O corintianismo escapa a essa análise. Não se torce para o Coríntians por nenhuma das razões acima apontadas, ao menos isoladamente. Não se é corintiano por que se é paulista ou brasileiro (embora durante muito tempo o "brasileirismo" do Coríntians fosse um tema mais ou menos explorado: o "clube mais brasileiro do Brasil", o clube que não contratava jogadores estrangeiros, etc). Evidentemente, o Coríntians também não é clube de colônia, já se tendo perdido no tempo aquela noção de que era o clube de espanhóis.

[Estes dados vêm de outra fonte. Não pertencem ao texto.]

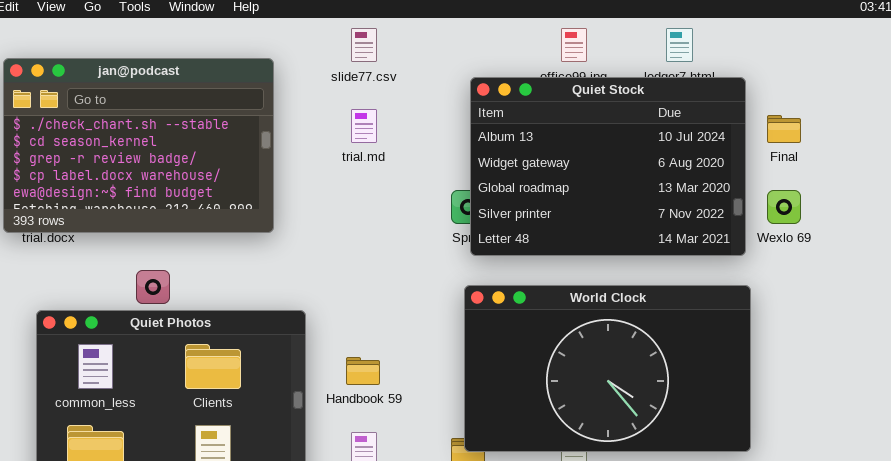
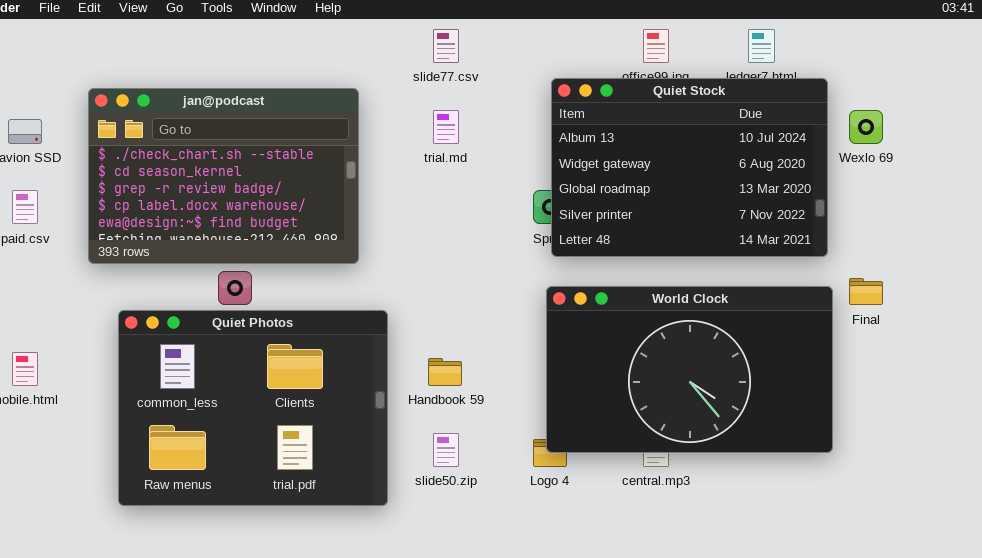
jan@podcast: [3,58,274,233] -> [88,88,359,264], moved
Final: [767,115,801,143] -> [849,278,883,305], moved
Wexlo 69: [767,190,801,224] -> [849,110,883,144], moved

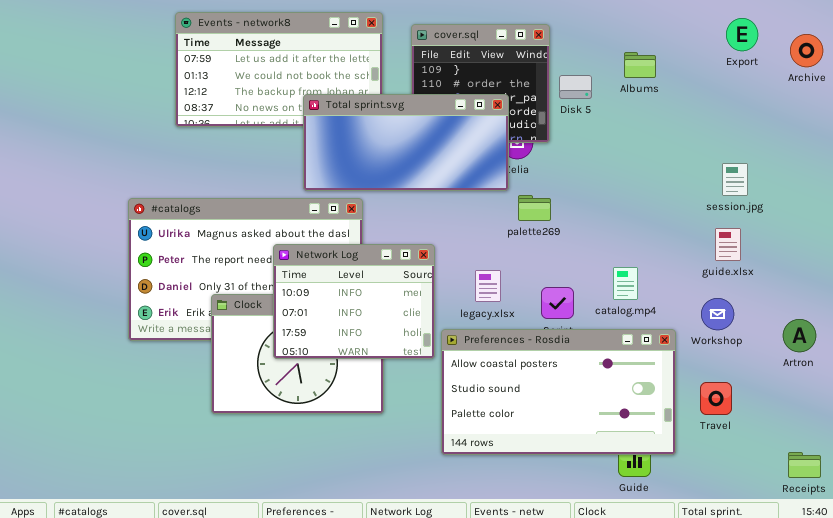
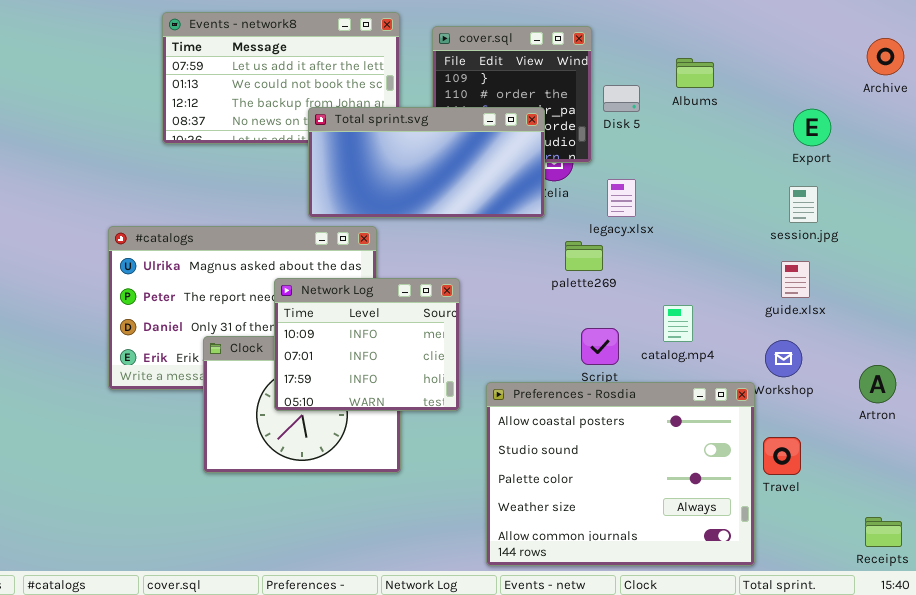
Export: [726,18,758,51] -> [793,109,831,146], moved
palette269: [518,195,551,221] -> [565,241,603,271], moved
legacy.xlsx: [475,270,501,302] -> [607,179,636,217], moved
Preferences - Rosdia: [441,329,676,455] -> [486,382,755,566], moved, resized

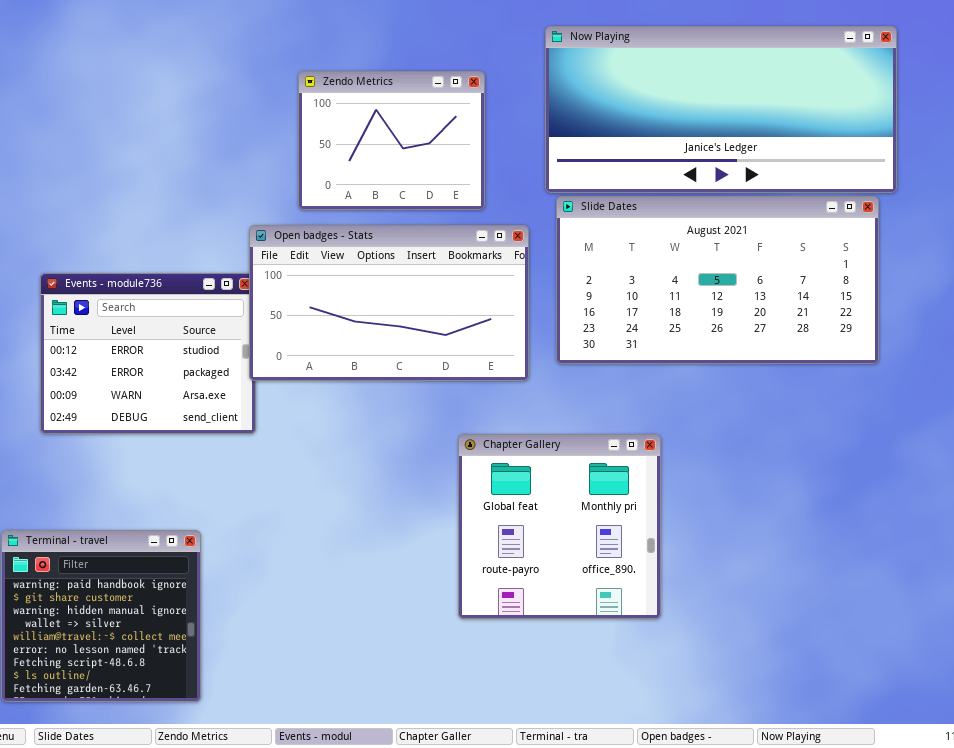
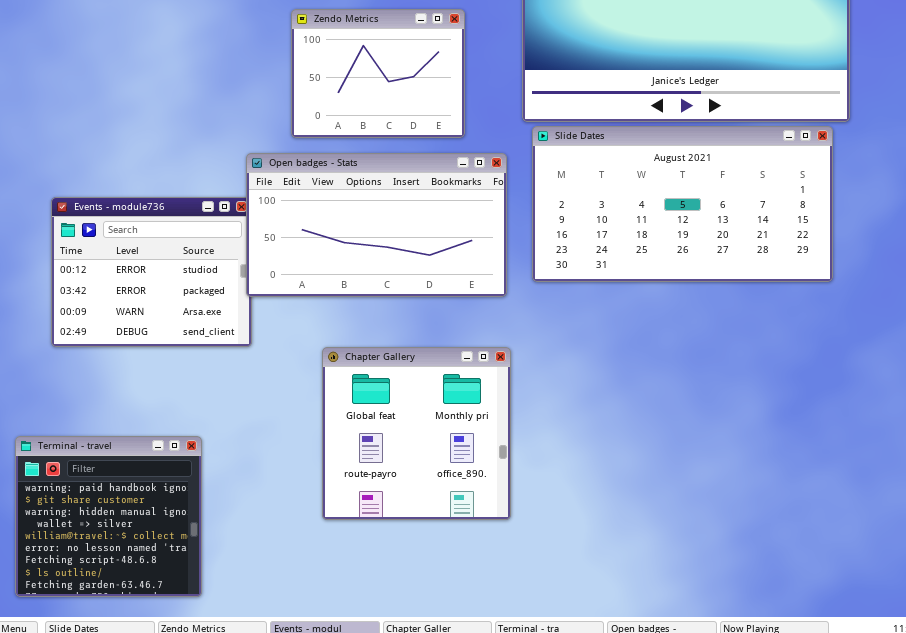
Chapter Gallery: [458,434,661,619] -> [322,347,511,520], moved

Da mesma forma, não é pelas brilhantes virtudes técnicas de seu quadro de futebol que o Coríntians desperta paixões: em muitas e muitas ocasiões, esse quadro foi perfeitamente medíocre, mas nem assim perdeu o dom de conquistar e manter admiradores.

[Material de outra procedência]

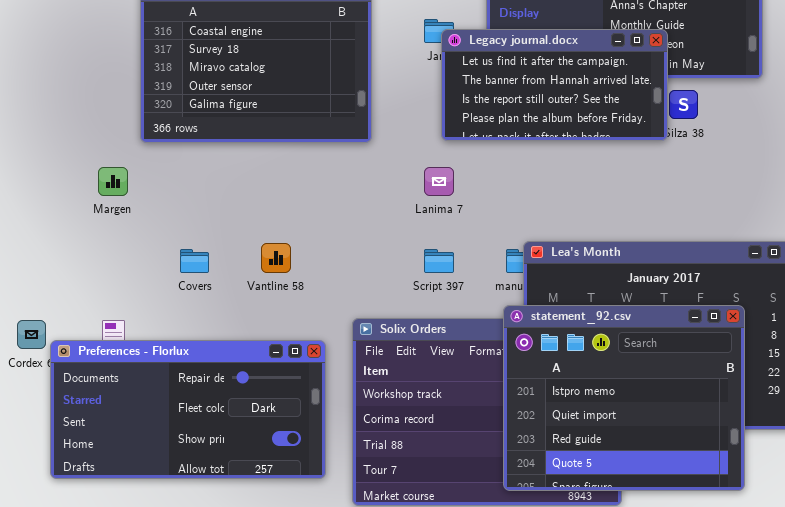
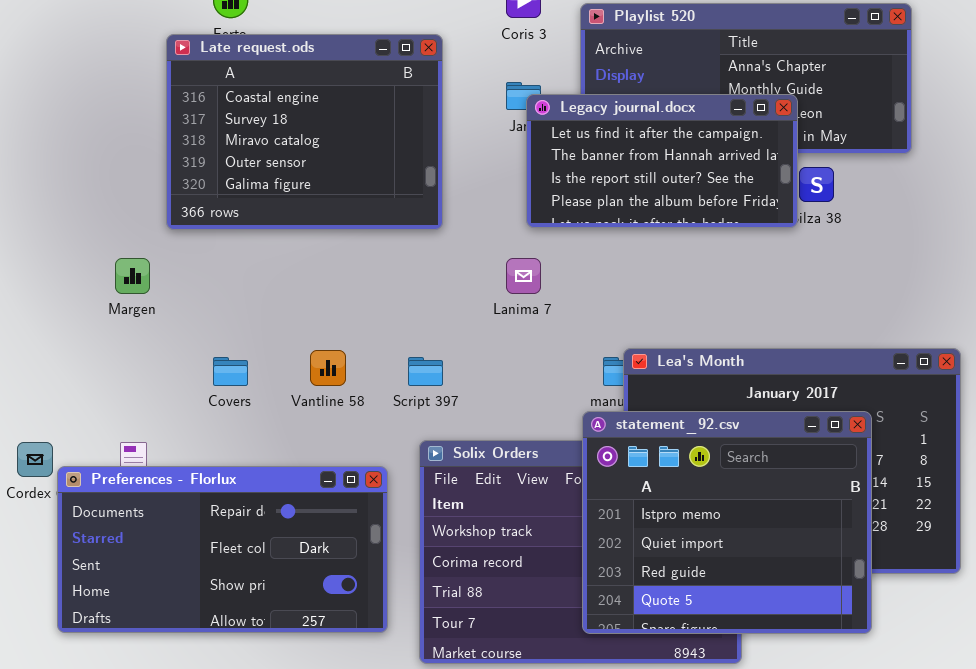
Script 397: [424,249,454,273] -> [408,357,443,386], moved
statement_92.csv: [503,305,745,491] -> [582,411,872,634], moved

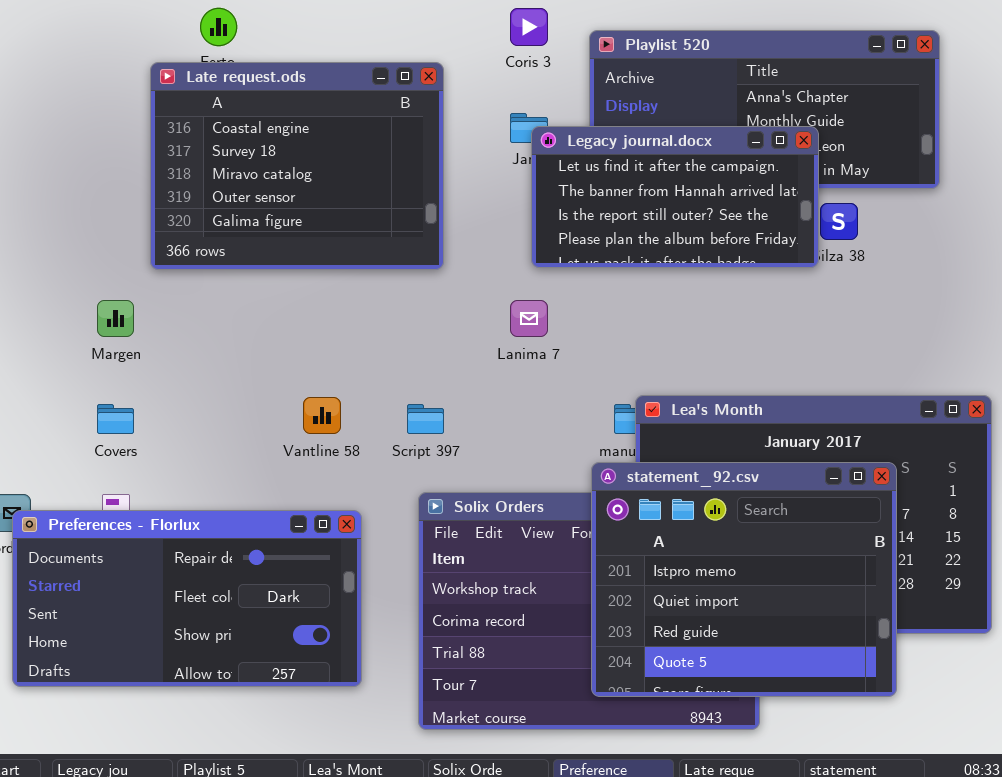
Covers: [213,357,248,386] -> [97,404,134,434], moved
Preferences - Florlux: [57,466,388,633] -> [12,510,362,687], moved

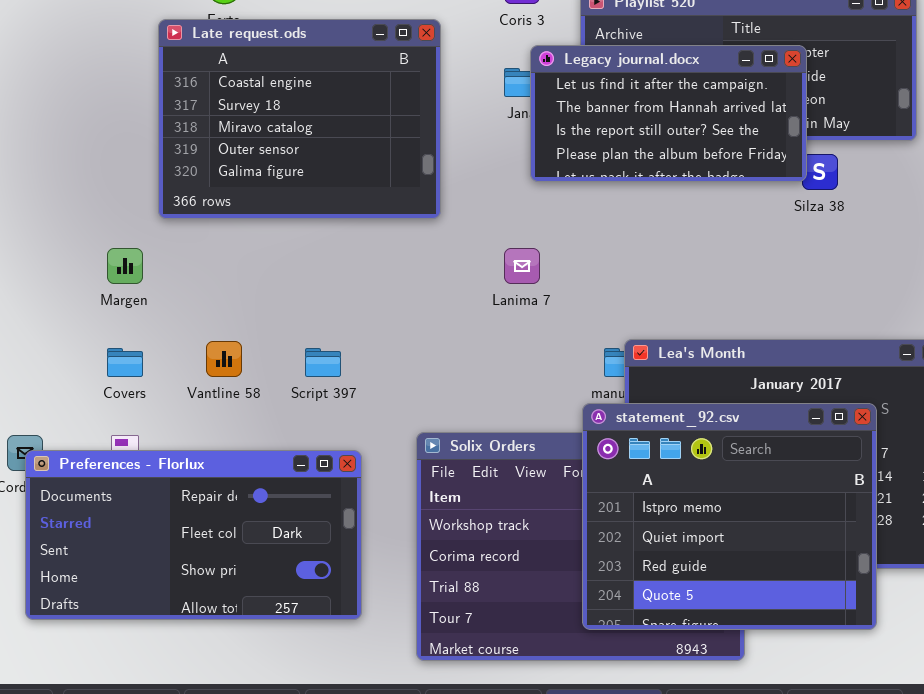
Legacy journal.docx: [531,126,819,268] -> [530,45,807,182], moved
Vantline 58: [303,397,341,434] -> [206,341,242,377], moved
Script 397: [407,404,444,434] -> [305,348,341,377], moved

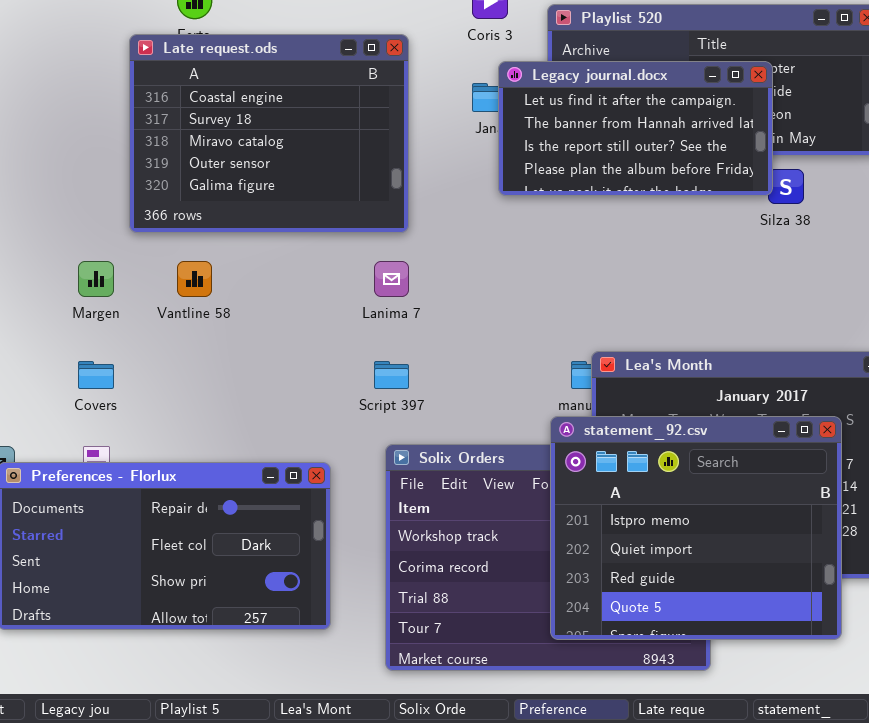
Lanima 7: [504,248,540,284] -> [374,261,409,297], moved
Vantline 58: [206,341,242,377] -> [177,261,212,297], moved
Script 397: [305,348,341,377] -> [374,361,409,389], moved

O corintianismo é eminentemente passional, e nisso reside seu segredo. Especialistas em comportamento das multidões, sociólogos e políticos só agora começaram a interessar-se por esse verdadeiro fenômeno paulista, uma instituição que pode ser considerada a própria imagem do fracasso (tanto que ficou na "fila" 22 anos, sem conseguir ganhar um campeonato) - e no entanto cada vez mais prestigiada e amada pelo povo. A parte discutíveis interpretações sociológicas, o charme corintiano residiu precisamente nisso: numa tenaz luta contra as vicissitudes (representadas pelos campeonatos perdidos) e no teor altamente passional de que se reveste cada partida que o Coríntians disputa. Os times - digamos - comuns, perdem as partidas que devem perder e ganham as que devem ganhar. Com o Coríntians, como regra, nestas duas décadas, sucedeu o oposto: ganhou quando se esperava que perdesse, perdeu quando tinha tudo para ganhar. Nessa imprevisibilidade cada partida do Coríntians, como se sabe, é um drama, tem uma história própria, é que reside o fascínio do time. Não é um time burocrático, como tantos outros. É um sofrido lutador, cujas derrotas, paradoxalmente, em lugar de afastar, conquistam simpatias.
Os times de "colônias" tendem a desaparecer como tais, na medida em que a grande capacidade assimiladora do Brasil vai incorporando o descendente do estrangeiro à comunidade nacional. O filho do português já não tem razão de torcer para a Portuguesa. A atual geração de descendentes de italianos não se sente ligada ao Palmeiras, como seus pais e avós.
Na atual fase do futebol brasileiro, por outro lado, houve uma espécie de nivelamento dos times (por baixo, talvez), de maneira que não há nenhum que sobressaia, por suas qualidade técnicas, em relação aos demais. Assim, também está desaparecendo aquele tipo de torcedor que o São Paulo teve em épocas passadas - ai, o tempo do Leônidas!
Restam as influências de família - a criança que torce para este ou aquele clube, por causa do pai - e a torcida eminentemente passional. O Coríntians, leva a palma a todos os concorrentes, neste último terreno. A seu misterioso encanto não conseguem resistir as novas gerações que começaram a interessar-se pelo futebol. É por isso que pôde dar-se o luxo de passar 22 anos sem ganhar títulos - o título era o que menos importava.
Vamos ver se, ganhando agora - enfim, de vez em quando é bom ganhar - o encanto não desaparecerá.